Liver Donation and Your Social and Emotional Health
What symptoms could I have right after liver donation?
Everyone’s experience with social and emotional health is different and can change over time, positive and at times negative. Some donors feel gratitude and higher self-esteem right after their surgery. However, some donors feel frustrated about:
- Fatigue (tiredness)
- Pain from the incision (cut)
- Changes in taste and digestion, or nausea
- Adjusting to the way their scar looks
- Taking longer than their recipient to recover and return to their pre-surgery health
- Realizing returning to work and family may take longer than they expected
What changes could happen after liver donation?
After donation, most living liver donors say they feel:
- Less worried about future stress or health issues
- Closer to family and their recipient (person they donated to)
- A sense of well-being and purpose in life
Yet some donors may:
- Feel very tired
- Have family or relationship problems
- Have short term depression or anxiety symptoms – donors with a history of depression or anxiety may feel symptoms get worse and require outside support such as therapy
- Feel grief, sadness, or guilt if their recipient dies, especially within the first 2 years or if they were a close relative or friend
If any of these emotional changes happen, a liver donor should consider reaching out to the psychosocial team (social worker, psychologist, or psychiatrist) that they met as part of their Evaluation Process (chapter 1) and make a plan for how to cope with changes to mental health.
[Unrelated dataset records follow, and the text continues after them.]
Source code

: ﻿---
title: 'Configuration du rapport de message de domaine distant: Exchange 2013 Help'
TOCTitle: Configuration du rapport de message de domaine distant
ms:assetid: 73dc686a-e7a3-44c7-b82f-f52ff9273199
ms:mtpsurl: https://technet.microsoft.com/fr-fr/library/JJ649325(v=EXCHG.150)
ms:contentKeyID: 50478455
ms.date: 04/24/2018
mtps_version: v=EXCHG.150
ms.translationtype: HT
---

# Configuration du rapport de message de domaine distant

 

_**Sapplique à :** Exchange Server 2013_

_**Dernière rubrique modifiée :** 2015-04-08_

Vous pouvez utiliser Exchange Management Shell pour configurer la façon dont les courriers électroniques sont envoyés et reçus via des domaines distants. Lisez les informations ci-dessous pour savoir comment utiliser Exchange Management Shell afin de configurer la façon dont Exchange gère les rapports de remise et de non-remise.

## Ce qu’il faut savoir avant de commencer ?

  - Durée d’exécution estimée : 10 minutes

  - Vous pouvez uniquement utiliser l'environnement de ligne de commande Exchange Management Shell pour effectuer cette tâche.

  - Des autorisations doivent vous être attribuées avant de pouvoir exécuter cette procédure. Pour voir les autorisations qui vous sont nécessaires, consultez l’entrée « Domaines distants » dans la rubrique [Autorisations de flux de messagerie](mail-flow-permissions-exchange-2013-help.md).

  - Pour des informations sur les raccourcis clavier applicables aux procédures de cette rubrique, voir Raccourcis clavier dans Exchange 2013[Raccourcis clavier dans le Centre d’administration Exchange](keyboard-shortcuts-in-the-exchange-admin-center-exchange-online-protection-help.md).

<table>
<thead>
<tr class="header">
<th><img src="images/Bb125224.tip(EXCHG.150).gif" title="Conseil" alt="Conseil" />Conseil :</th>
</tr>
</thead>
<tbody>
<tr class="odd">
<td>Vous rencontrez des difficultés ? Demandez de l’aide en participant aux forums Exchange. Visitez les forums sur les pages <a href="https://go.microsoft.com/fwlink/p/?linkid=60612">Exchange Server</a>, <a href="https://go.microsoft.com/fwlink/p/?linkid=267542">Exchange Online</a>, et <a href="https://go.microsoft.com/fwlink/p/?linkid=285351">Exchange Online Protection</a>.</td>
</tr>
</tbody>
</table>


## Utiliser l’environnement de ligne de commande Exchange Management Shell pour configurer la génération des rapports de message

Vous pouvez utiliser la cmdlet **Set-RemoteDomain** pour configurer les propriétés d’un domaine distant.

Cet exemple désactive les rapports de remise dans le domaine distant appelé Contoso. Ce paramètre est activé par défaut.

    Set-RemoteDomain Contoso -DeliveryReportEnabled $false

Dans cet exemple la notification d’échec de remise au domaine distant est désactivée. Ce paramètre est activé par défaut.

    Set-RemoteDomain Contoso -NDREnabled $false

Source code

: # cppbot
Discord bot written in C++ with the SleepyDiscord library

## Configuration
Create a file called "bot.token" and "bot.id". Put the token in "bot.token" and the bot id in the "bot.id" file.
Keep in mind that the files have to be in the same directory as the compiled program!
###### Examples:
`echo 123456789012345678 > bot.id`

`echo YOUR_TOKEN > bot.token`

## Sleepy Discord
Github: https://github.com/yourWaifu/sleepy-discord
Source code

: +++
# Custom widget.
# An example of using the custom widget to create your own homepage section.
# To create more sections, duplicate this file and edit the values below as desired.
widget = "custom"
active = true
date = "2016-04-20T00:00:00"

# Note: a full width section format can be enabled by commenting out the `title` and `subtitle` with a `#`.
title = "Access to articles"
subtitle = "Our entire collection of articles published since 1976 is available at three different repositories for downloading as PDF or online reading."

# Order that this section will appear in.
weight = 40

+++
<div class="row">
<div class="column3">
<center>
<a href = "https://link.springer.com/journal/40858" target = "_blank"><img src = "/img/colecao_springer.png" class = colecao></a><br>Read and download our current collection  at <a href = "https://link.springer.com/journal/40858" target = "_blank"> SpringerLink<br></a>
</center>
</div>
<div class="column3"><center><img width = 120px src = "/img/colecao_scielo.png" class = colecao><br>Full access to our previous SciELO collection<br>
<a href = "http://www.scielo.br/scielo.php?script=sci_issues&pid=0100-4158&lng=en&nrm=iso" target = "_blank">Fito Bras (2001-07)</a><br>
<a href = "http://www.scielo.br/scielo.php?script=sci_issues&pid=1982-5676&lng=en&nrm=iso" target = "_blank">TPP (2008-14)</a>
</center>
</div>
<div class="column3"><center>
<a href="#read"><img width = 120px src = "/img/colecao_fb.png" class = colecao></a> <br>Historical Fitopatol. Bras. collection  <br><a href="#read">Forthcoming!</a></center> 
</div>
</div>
Physical and behavior changes
After donation, some donors struggle because:
- They have ongoing health problems after the surgery that make recovery take longer (see chapter 4 for the types of problems that can happen after surgery)
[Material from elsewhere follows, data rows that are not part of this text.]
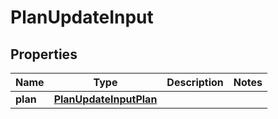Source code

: 

# PlanUpdateInput


## Properties

| Name | Type | Description | Notes |
|------------ | ------------- | ------------- | -------------|
|**plan** | [**PlanUpdateInputPlan**](PlanUpdateInputPlan.md) |  |  |



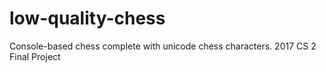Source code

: # low-quality-chess
Console-based chess complete with unicode chess characters.
2017 CS 2 Final Project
- They worry about body image or appearance
- They have ongoing pain or discomfort within the first year after donation – this can lead to sleep problems, ongoing fatigue, depression, and anxiety
- For those with a history alcohol, drugs, or tobacco misuse, they may use it again (relapse)
After donation, donors may struggle with financial changes such as:
- Health costs: Donating may cause out-of-pocket healthcare costs. Donors may not expect costs because Medicare and the recipient's private insurance pay for the donor’s:
- Evaluation lab testing and imaging scans
- Surgery and follow-up visits and tests
- Any transplant problems from donor surgery throughout the recovery period. This varies by the recipient’s insurance at the time of transplant
As recommended, all living donors should have their own health insurance to cover costs not covered by Medicare or the recipient’s insurance.
- Other costs: Most donors have other costs, such as from:
- Lost wages, such as unpaid time away from work
- Transportation and lodging for themselves or their caregivers
Financial burden can significantly affect a living donor’s physical and mental recovery and quality of life post donation.
Get financial help:
- Many donors will qualify for help paying for travel, lost wages, or dependent care through the National Living Donor Assistance Centers
- New laws offering state specific and federal tax adjustments for living donors may help. Living donors can refer to the AST living donor financial toolkit for help
Will being a living liver donor change my relationship with my recipient?
Possibly, in the years after donation – some people say their relationship got better, and others say it got worse.
Donors and recipients are uniquely connected and may not always think of the relationship in the same way. Talk about your wishes for the relationship with your team during your evaluation process.
How can I protect my emotional health as a donor?
During the evaluation process, be fully honest and share your full medical, financial, and mental health history with the transplant team. This can help you avoid any possible emotional struggles after surgery. Also talk with all your current medical providers about who will help you during recovery so that you get the support you need.
Note: This information is the opinion of the Living Donor Community of Practice (LDCOP) of the American Society of Transplantation. The LDCOP is a group of health care professionals and researchers who specialize in living donation. The LDCOP’s recommendations are meant to offer you helpful information, but you may find opinions from other groups or organizations that are helpful to you, too.